The Garage Closing
The Garage, a live music venue that helped pave the way for new businesses in the downtown Winston Salem area, will host its goodbye performance on its annual New Years Eve concert starring “The Genuine.”
“There probably won’t be a dry eye in the crowd as we say our final goodbye and take our final bow from that stage,” said Tucker Tharpe, the owner of The Garage.
Due to a competitive market on a local and national level, The Garage will be suspending its operation. During an 18-year stint the venue wasn’t able to break even at best. However, Tharpe strongly believes that this isn’t the true end of The Garage brand.
“At this point I’ve already had people who have wanted to purchase the brand, so to me it’s not over, the brand isn’t over,” said Tharpe.
“The Garage was an extraordinary place that created extraordinary people,” said Ed Bumgardner, a musician who had played at The Garage and used to cover The Garage for The Winston Salem Journal.
On a phone call with Bumgardner, he talked about how wonderful of a venue The Garage was, his working relationship with all owners, what this means for downtown Winston Salem and his hopes for the future.
“To me, it’s almost dizzyingly unthinkable to think that there is no place like this or a Ziggys or Casa Blanca or a large scale club downtown…it’s just mind boggling,” said Bumgarder. These venues were other live music venues in the downtown area that have closed over the years.
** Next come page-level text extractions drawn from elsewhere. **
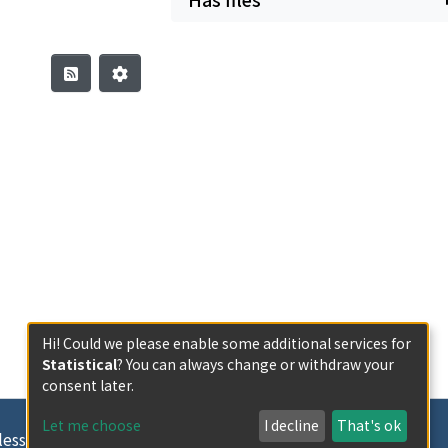
Hi! Could we please enable some additional services for
Statistical
? You can always change or withdraw your
consent later.
Let me choose
I decline
That's ok
less otherwise indicated.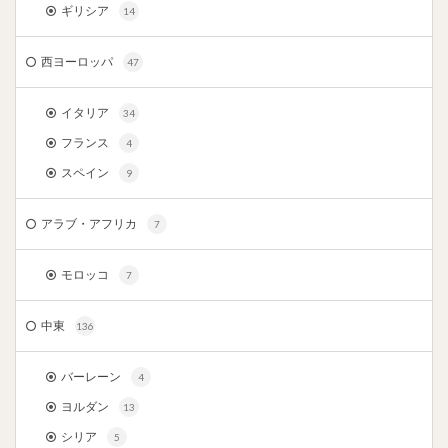
ギリシア
14
西ヨーロッパ
47
イタリア
34
フランス
4
スペイン
9
アラブ・アフリカ
7
モロッコ
7
中東
136
バーレーン
4
ヨルダン
13
シリア
5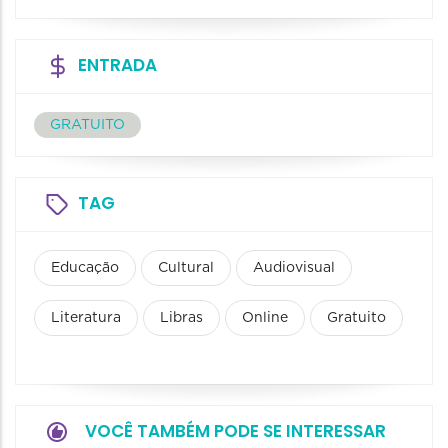
ENTRADA
GRATUITO
TAG
Educação
Cultural
Audiovisual
Literatura
Libras
Online
Gratuito
VOCÊ TAMBÉM PODE SE INTERESSAR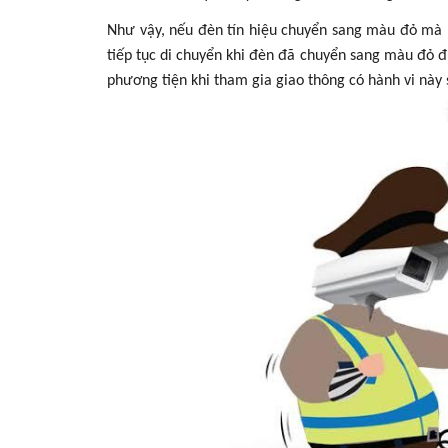
Như vậy, nếu đèn tín hiệu chuyển sang màu đỏ mà n
tiếp tục di chuyển khi đèn đã chuyển sang màu đỏ đ
phương tiện khi tham gia giao thông có hành vi này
He said that in the big picture the closing is just a bump along the way for development downtown. From a cultural standpoint it is terrible for the downtown area.
Richard Emmett, one of the original founders of The Garage, said, “The Garage helped stoke the fire of small business’s opening in the arts district and elsewhere. It gave other entrepreneurs an idea that they could do something downtown that could work too.”
Tharpe talked about a quote a reporter told him in the past that he uses now to describe the feel of The Garage. He said, “The Garage made her feel like it was built around the music and held up by the posters.”
Bumgardner said that he has a hard time imagining a music scene with The Garage.
“Richard was a man with a vision,” said Bumgardner. “He took what was literally an empty garage downtown and built it up. There was nothing, but literally hay bails that people sat on.”
From a musician standpoint, Bumgardner said that he had never met club owners who were so great to work with and who went out of their way to create an environment that was conducive to making great live music every single time you walked on stage.
“It just had this vibe, it was almost impossible not to play a wonderful set there and on that level from a musician standpoint this loss is catastrophic,” explained Bumgardner.
He and others said they hoped a venue with a similar vibe will open in its place.
“I am hopeful that Winston Salem will be able to find another room like The Garage or like Ziggy’s, a bigger room for musicians in the near future,” Emmett said. “It was a special place for a lot of people and a lot of bands and I think it will always have a special place in Winston Salem’s arts and music history.”